JE SUIS NICKY SANTORO.
- Vous êtes quand même assez ingrat avec Martin Scorsese. Vous lui devez en partie le succès dont vous jouissez aujourd’hui. Cet homme est un virtuose de la caméra, et il a dépeint dans Casino un monde cruellement aseptisé à coup d’images hyper contrastées, quasiment tape à l’œil pour illustrer avec habilité ce monde d’artifice qu’est celui du jeu. On peut lui reprocher certes quelques choix scénaristiques et longueurs sur ce film de 3h, mais certainement pas ce côté virtuose qui fait son cinéma et donne tant d’impact aux scènes de violence dont il parsème un monde d’apparence où chaque vague doit être contrôlée jusqu’à l’écume qu’elle génère. Ses choix musicaux sont également vraiment intelligents et mettent en valeur cet opéra mafieux de la plus belle des façons. On ne peut que ressortir de la séance sous le charme, habité par les personnages qui nous ont livré leur vie, qu’on a vu vieillir et pour lesquels on compatit affectueusement, même s’ils sont horribles comme le votre.
- Compatir ?
- Euh. Oui … Le temps qui passe. La petite mèche blanche qui apparait, le côté bon mangeur qui ressort, avec cette scène cocasse où vous n'êtes même pas capable d’étendre un mec sur un parking et que vous vous affalez sur votre siège, éreinté après avoir donné quelques marrons qui n’endormiraient même pas un adolescent en manque de forfait téléphonique ! Hahaha. Je dois dire qu’à partir de cette scène, comme je le disais tout à l’heure, on assiste à la chute de votre charisme jusqu’à cette scène finale, où, hahaha, ils jettent votre frère, pantin désarticulé, et où ils vous déshabillent, hahaha, impuissant, haha, complètement ridicule..
BAM….
Viiiiiiiiuiiiiuiiiiiiiiiiiiiiiiiiiiiiiiiiiiiiiiiiiii.
- Putain Nicky.

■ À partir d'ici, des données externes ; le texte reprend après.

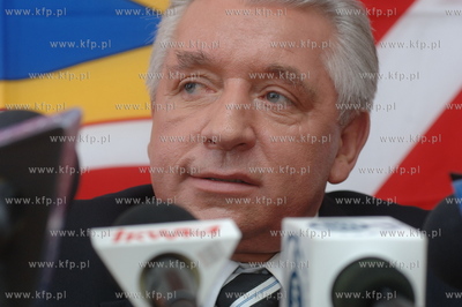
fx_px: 1539
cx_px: 231
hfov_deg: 17.1
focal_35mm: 120
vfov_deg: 11.4
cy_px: 154
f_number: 5.6
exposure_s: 1/60
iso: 400
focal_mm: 80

On va encore avoir des emmerdes..
- Et merde. Un smith tout neuf qui déraille. Tu veux que j’te dise, Joe , les flingues sont plus ce qu’ils étaient. La fiabilité et la qualité de fabrication se perdent. J’ai juste voulu le poser sur la table et le coup est parti sans que je le touche. Vraiment triste pour ce pauvre garçon, il avait des trippes. Je pense qu'il faudrait appeler un doc.
…..
Ridicule ? Fini ? Impuissant ? Moi ? Nicky Santoro.
C’est ce que disait cette fiotte de mathématicien, elle aussi. Mais je sais toujours débiter la bidoche, et avec doigté.